We’ve prepared over 1,200 annual tax returns for cannabis business operators in all verticals, from dispensaries, distribution, cultivation, manufacturing, to delivery and testing. We can speak intelligently about all different parts of the supply chain for cannabis in the financials around that.
GreenGrowth CPAs has 500+ cannabis business clients. We see everything from big, large public companies all the way down to the small, individual operators just doing their small little shop across that wide spectrum.
We’re in 12 different States including California, Oregon, Washington, Colorado, Hawaii, Montana, Florida, and Oklahoma. Outside of just tax returns, we’ve done 17 audit related valuation projects in 2018 and 2019.

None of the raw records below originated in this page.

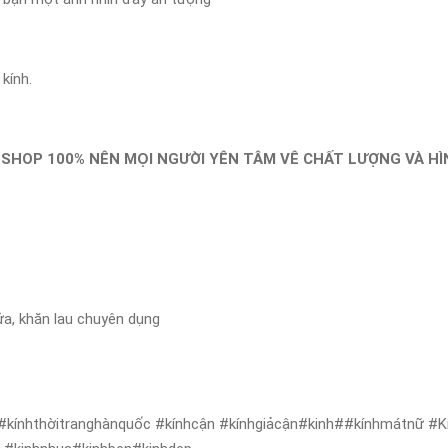
kính.
 SHOP 100% NÊN MỌI NGƯỜI YÊN TÂM VÊ CHẤT LƯỢNG VÀ H
ửa, khăn lau chuyên dụng
#kínhthờitranghànquốc #kínhcận #kínhgiảcận#kinh##kínhmátnữ #Kí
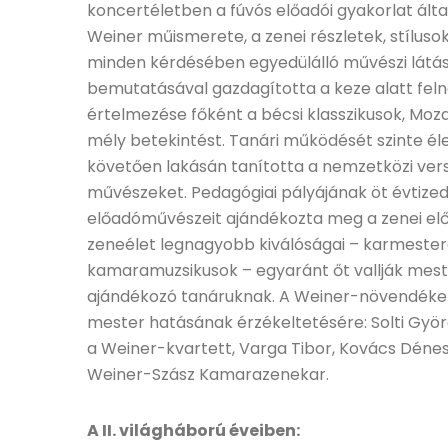
koncertéletben a fúvós előadói gyakorlat ál
Weiner műismerete, a zenei részletek, stílusok
minden kérdésében egyedülálló művészi látá
bemutatásával gazdagította a keze alatt fe
értelmezése főként a bécsi klasszikusok, Moz
mély betekintést. Tanári működését szinte éle
követően lakásán tanította a nemzetközi versen
művészeket. Pedagógiai pályájának öt évtiz
előadóművészeit ajándékozta meg a zenei el
zeneélet legnagyobb kiválóságai – karmester
kamaramuzsikusok – egyaránt őt vallják mester
ajándékozó tanáruknak. A Weiner-növendékek v
mester hatásának érzékeltetésére: Solti György
a Weiner-kvartett, Varga Tibor, Kovács Dénes,
Weiner-Szász Kamarazenekar.
A II. világháború éveiben:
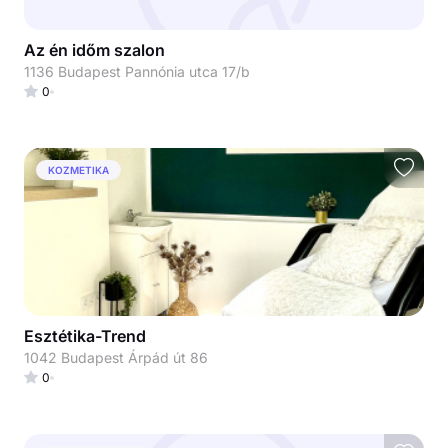
Az én időm szalon
1136 Budapest Pannónia utca 17/b
0
KOZMETIKA
Esztétika-Trend
1042 Budapest Árpád út 86
0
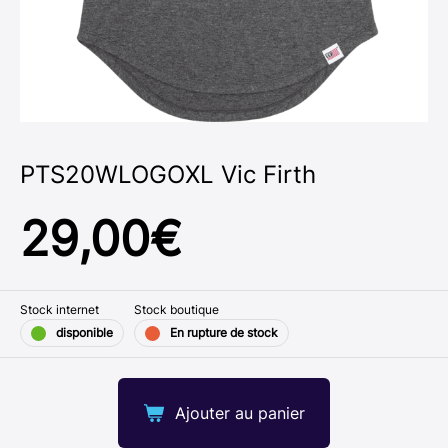
PTS20WLOGOXL Vic Firth
29,00
€
Stock internet
Stock boutique
disponible
En rupture de stock
Ajouter au panier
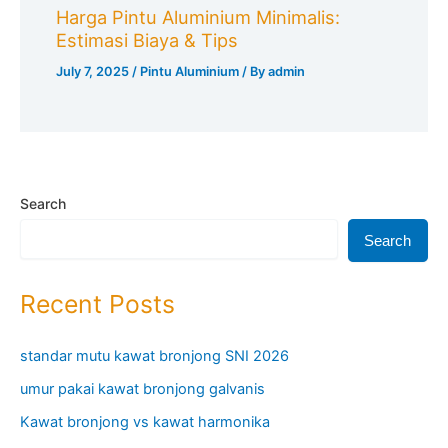
Harga Pintu Aluminium Minimalis:
Estimasi Biaya & Tips
July 7, 2025
/
Pintu Aluminium
/ By
admin
Search
Search
Recent Posts
standar mutu kawat bronjong SNI 2026
umur pakai kawat bronjong galvanis
Kawat bronjong vs kawat harmonika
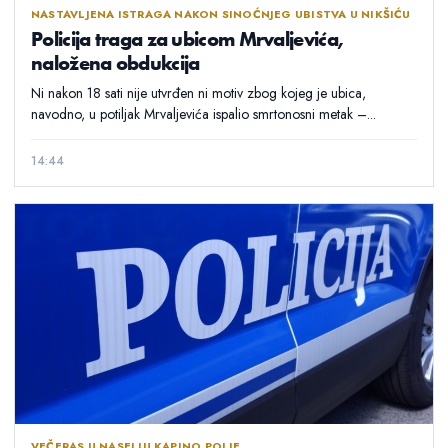
NASTAVLJENA ISTRAGA NAKON SINOĆNJEG UBISTVA U NIKŠIĆU
Policija traga za ubicom Mrvaljevića,
naložena obdukcija
Ni nakon 18 sati nije utvrđen ni motiv zbog kojeg je ubica,
navodno, u potiljak Mrvaljevića ispalio smrtonosni metak –...
14:44
VEČERAS U NASELJU KAPINO POLJE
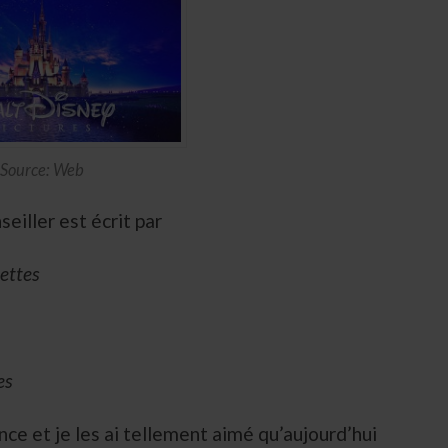
Source: Web
eiller est écrit par
umettes
es
ce et je les ai tellement aimé qu’aujourd’hui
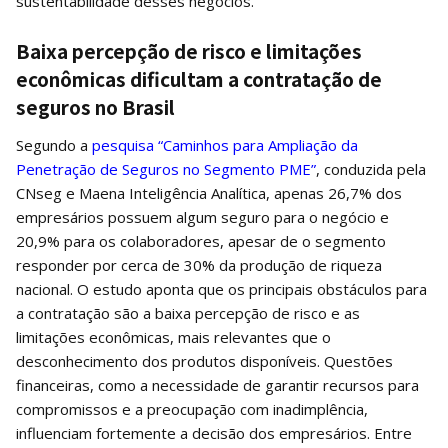
sustentabilidade desses negócios.
Baixa percepção de risco e limitações
econômicas dificultam a contratação de
seguros no Brasil
Segundo a
pesquisa “Caminhos para Ampliação da
Penetração de Seguros no Segmento PME”
, conduzida pela
CNseg e Maena Inteligência Analítica, apenas 26,7% dos
empresários possuem algum seguro para o negócio e
20,9% para os colaboradores, apesar de o segmento
responder por cerca de 30% da produção de riqueza
nacional. O estudo aponta que os principais obstáculos para
a contratação são a baixa percepção de risco e as
limitações econômicas, mais relevantes que o
desconhecimento dos produtos disponíveis. Questões
financeiras, como a necessidade de garantir recursos para
compromissos e a preocupação com inadimplência,
influenciam fortemente a decisão dos empresários. Entre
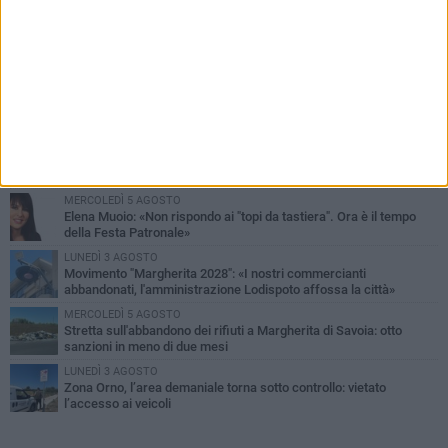
PIÙ LETTI QUESTA SETTIMANA
SABATO 1 AGOSTO
Margherita di Savoia si colora di rosa: domani torna "Pink&Love"
DOMENICA 2 AGOSTO
Tra fede, tradizione e folklore: entrano nel vivo i festeggiamenti in
onore del Santissimo Salvatore
MERCOLEDÌ 5 AGOSTO
Elena Muoio: «Non rispondo ai "topi da tastiera". Ora è il tempo
della Festa Patronale»
LUNEDÌ 3 AGOSTO
Movimento "Margherita 2028": «I nostri commercianti
abbandonati, l'amministrazione Lodispoto affossa la città»
MERCOLEDÌ 5 AGOSTO
Stretta sull'abbandono dei rifiuti a Margherita di Savoia: otto
sanzioni in meno di due mesi
LUNEDÌ 3 AGOSTO
Zona Orno, l’area demaniale torna sotto controllo: vietato
l’accesso ai veicoli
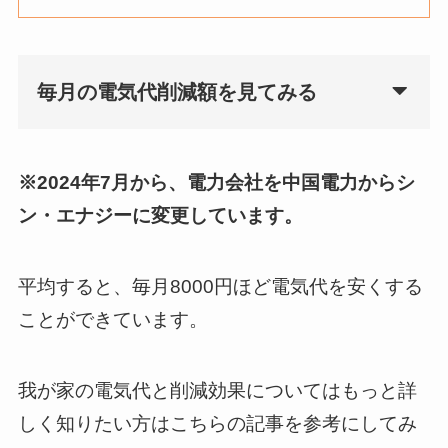
毎月の電気代削減額を見てみる
※2024年7月から、電力会社を中国電力からシ
ン・エナジーに変更しています。
平均すると、毎月8000円ほど電気代を安くする
ことができています。
我が家の電気代と削減効果についてはもっと詳
しく知りたい方はこちらの記事を参考にしてみ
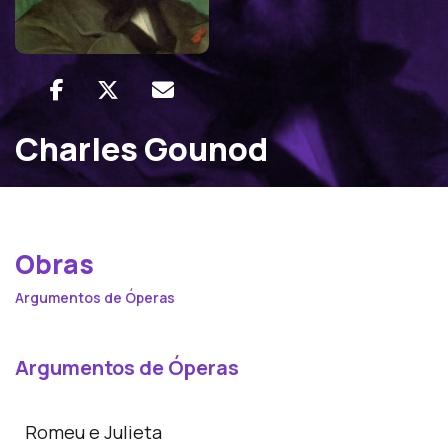
Charles Gounod
Obras
Argumentos de Óperas
Argumentos de Óperas
Romeu e Julieta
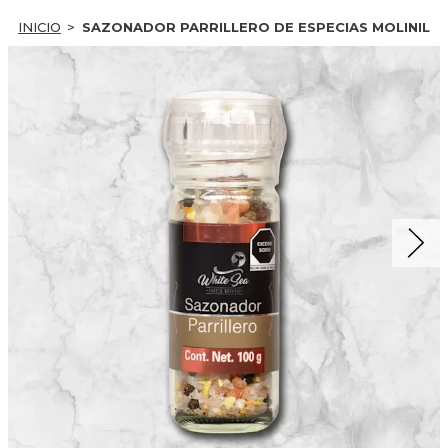
INICIO
SAZONADOR PARRILLERO DE ESPECIAS MOLINILLO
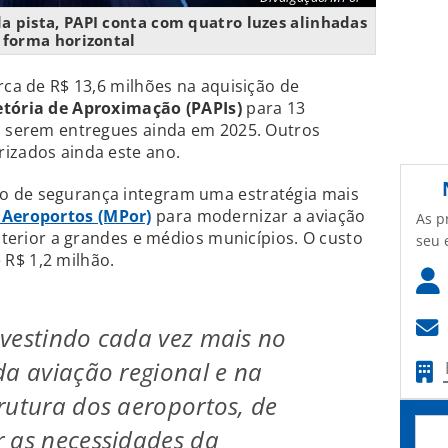
da pista, PAPI conta com quatro luzes alinhadas
 forma horizontal
rca de R$ 13,6 milhões na aquisição de
etória de Aproximação (PAPIs)
para 13
 a serem entregues ainda em 2025. Outros
rizados ainda este ano.
o de segurança integram uma estratégia mais
e Aeroportos (MPor)
para modernizar a aviação
As p
interior a grandes e médios municípios. O custo
seu 
R$ 1,2 milhão.
vestindo cada vez mais no
da aviação regional e na
rutura dos aeroportos, de
 as necessidades da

As the cannabis industry continues to grow, IRS auditors will be taking an aim at cannabis business operators due to their lack of understanding around cannabis business taxes and cannabis compliance regulations, like 280-E for example. Also, the fact that cannabis businesses operate primarily in cash is another reason they draw attention to the authorities because cash can easily become untraceable.
We highly suggest that you work with a seasoned, experienced lawyer and CPA to protect your company, especially in cannabis, since it’s a very regulated industry. This is not just like opening up a corner store. This is like starting an airline, starting a liquor company, starting a pharmacy, starting a pharmaceutical brand. This is really, really big. It’s not a small business. It’s not very easy. It takes a lot of money to start these businesses. And cannabis is a team sport. So make sure that you’re assembling the best superstar team to help your business be successful as you grow on this path.

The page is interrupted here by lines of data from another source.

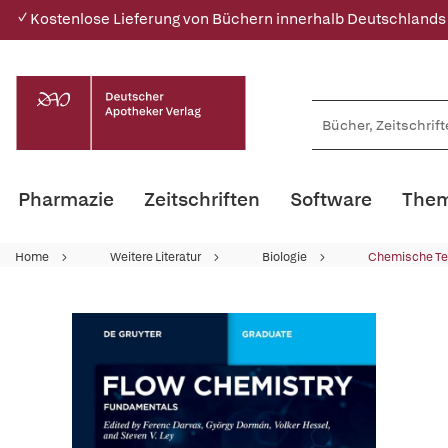
✓ Kostenlose Lieferung von Büchern innerhalb Deutschlands
Pharmazie
Zeitschriften
Software
Them
Home
Weitere Literatur
Biologie
Chemische Te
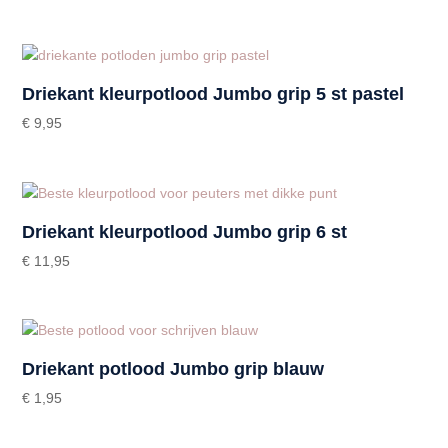
Driekant kleurpotlood Jumbo grip 5 st pastel
€
9,95
Driekant kleurpotlood Jumbo grip 6 st
€
11,95
Driekant potlood Jumbo grip blauw
€
1,95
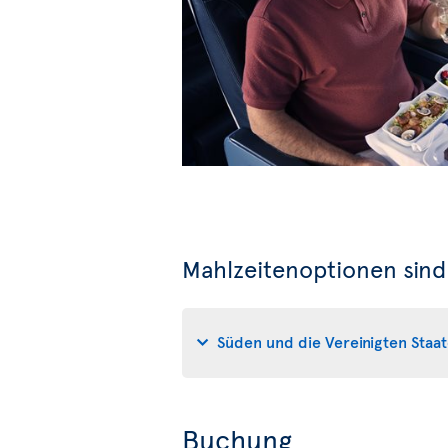
Mahlzeitenoptionen sind
Süden und die Vereinigten Staa
Buchung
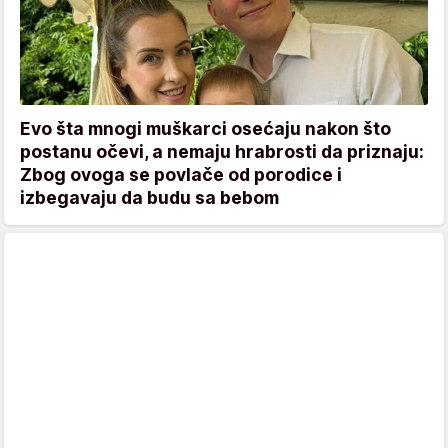
Evo šta mnogi muškarci osećaju nakon što
postanu očevi, a nemaju hrabrosti da priznaju:
Zbog ovoga se povlače od porodice i
izbegavaju da budu sa bebom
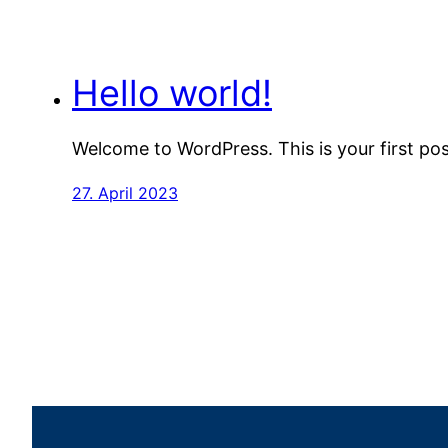
Hello world!
Welcome to WordPress. This is your first post.
27. April 2023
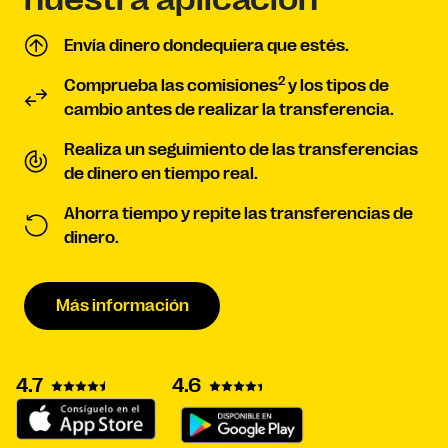
Envía dinero dondequiera que estés.
2
Comprueba las comisiones
y los tipos de
cambio antes de realizar la transferencia.
Realiza un seguimiento de las transferencias
de dinero en tiempo real.
Ahorra tiempo y repite las transferencias de
dinero.
Más información
4.7
4.6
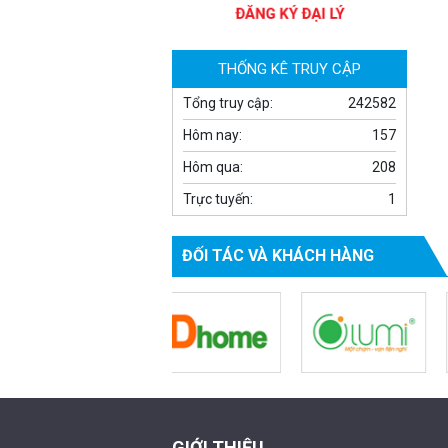
THỐNG KÊ TRUY CẬP
Tổng truy cập:
242582
Hôm nay:
157
Hôm qua:
208
Camera WiFi quay quét thông
Trực tuyến:
1
minh 2MP EZVIZ H8C
1.670.000 đ
909.000 đ
ĐỐI TÁC VÀ KHÁCH HÀNG
MUA NGAY
GIỚI THIỆU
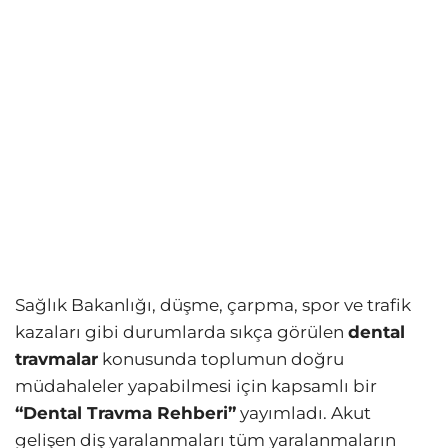
Sağlık Bakanlığı, düşme, çarpma, spor ve trafik
kazaları gibi durumlarda sıkça görülen
dental
travmalar
konusunda toplumun doğru
müdahaleler yapabilmesi için kapsamlı bir
“Dental Travma Rehberi”
yayımladı. Akut
gelişen diş yaralanmaları tüm yaralanmaların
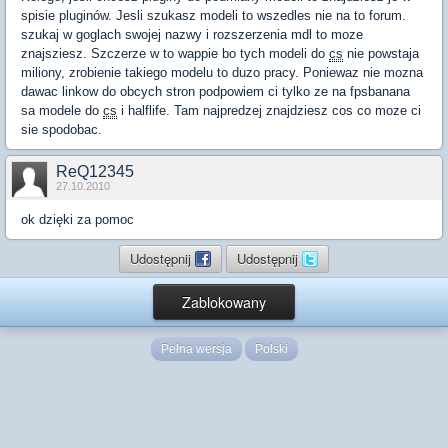
spisie pluginów. Jesli szukasz modeli to wszedles nie na to forum.
szukaj w goglach swojej nazwy i rozszerzenia mdl to moze
znajsziesz. Szczerze w to wappie bo tych modeli do
cs
nie powstaja
miliony, zrobienie takiego modelu to duzo pracy. Poniewaz nie mozna
dawac linkow do obcych stron podpowiem ci tylko ze na fpsbanana
sa modele do
cs
i halflife. Tam najpredzej znajdziesz cos co moze ci
sie spodobac.
ReQ12345
27.10.2010
ok dzięki za pomoc
Udostępnij
Udostępnij
Zablokowany
Pełna wersja
Polski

First off, you are going to need specific tax return data. Most likely, you are going to need to submit the previous year’s tax return information in addition to the current year. Yes, the IRS has them, but they want you to bring them in as well because the IRS will be looking for a point of comparison. You may also be asked to bring in returns for other businesses that you are an operator of. This requires a lot of tax return information, so be sure to save your tax data. Don’t just throw it away; archive it, save it digitally, save it in hard copies, whatever you need to do.

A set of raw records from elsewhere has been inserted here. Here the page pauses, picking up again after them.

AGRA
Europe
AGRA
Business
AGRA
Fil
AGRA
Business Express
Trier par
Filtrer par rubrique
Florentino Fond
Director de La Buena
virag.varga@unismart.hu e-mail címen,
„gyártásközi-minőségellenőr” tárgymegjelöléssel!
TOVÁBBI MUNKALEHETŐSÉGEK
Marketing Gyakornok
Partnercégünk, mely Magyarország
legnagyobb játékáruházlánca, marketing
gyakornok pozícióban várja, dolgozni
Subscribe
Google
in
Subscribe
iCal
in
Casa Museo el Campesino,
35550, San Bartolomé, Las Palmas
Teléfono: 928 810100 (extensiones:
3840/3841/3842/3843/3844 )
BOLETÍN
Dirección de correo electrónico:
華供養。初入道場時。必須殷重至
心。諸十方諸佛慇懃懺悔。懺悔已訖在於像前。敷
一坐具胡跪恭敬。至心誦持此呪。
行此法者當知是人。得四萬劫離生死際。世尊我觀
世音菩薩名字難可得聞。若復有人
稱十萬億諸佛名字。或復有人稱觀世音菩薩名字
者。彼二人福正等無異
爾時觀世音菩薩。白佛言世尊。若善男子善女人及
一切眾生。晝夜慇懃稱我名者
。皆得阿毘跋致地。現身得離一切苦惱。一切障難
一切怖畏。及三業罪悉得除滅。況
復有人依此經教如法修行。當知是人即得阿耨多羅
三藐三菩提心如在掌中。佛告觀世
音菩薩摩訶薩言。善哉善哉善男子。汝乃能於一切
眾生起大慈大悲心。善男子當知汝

Then, the auditor is going to ask about the reliability of taxpayer’s information. So if you have unexplained gaps in your records, the IRS will want to understand why your records are incomplete. They usually assume the worst, right? So to be prepared, be able to justify what’s missing and why, and how to back up your receipts. If there are gaps in the documentation, have a reason to explain why that is. After this, there’s this thing called the minimum income probe. This tool is usually used to identify deposits that may be taxable income or sources of taxable income, not otherwise disclosed by the taxpayer. So they start seeing the positives come into your accounts and you’re not claiming this as income. What is going on? They’re going to look at that. They’re going to ask what is this and ask you to explain it. They’re also going to ask for your cash accounting methodology, which may include things for inventory items and the way that the employees handle these transactions.
For records of transactions and accounts, identify cash deposit locations and procedures for cash deposits and any other cash handling procedures. What’s happening in your store? Who is depositing the money into the safe and who’s actually going through the safe log? Is there a division of duties to prevent theft and diversion? They’re going to ask you for all of your bank account information and other personal financial information as well. Auditors are able to open the scope up and state that cannabis regulators are permitted to ask for a range of records to inspect. They can inspect anything in your physical location. The cannabis regulatory authorities can pretty much ask you to turn over anything and everything. Even the IRS agents, as federal agents, will pull all the strings they need to to get the information that they desire.
So don’t hide anything, right? Focus on gathering the documents by the deadline that they’ve set for you and be a good partner in your IRS audit. Always be operating in good faith.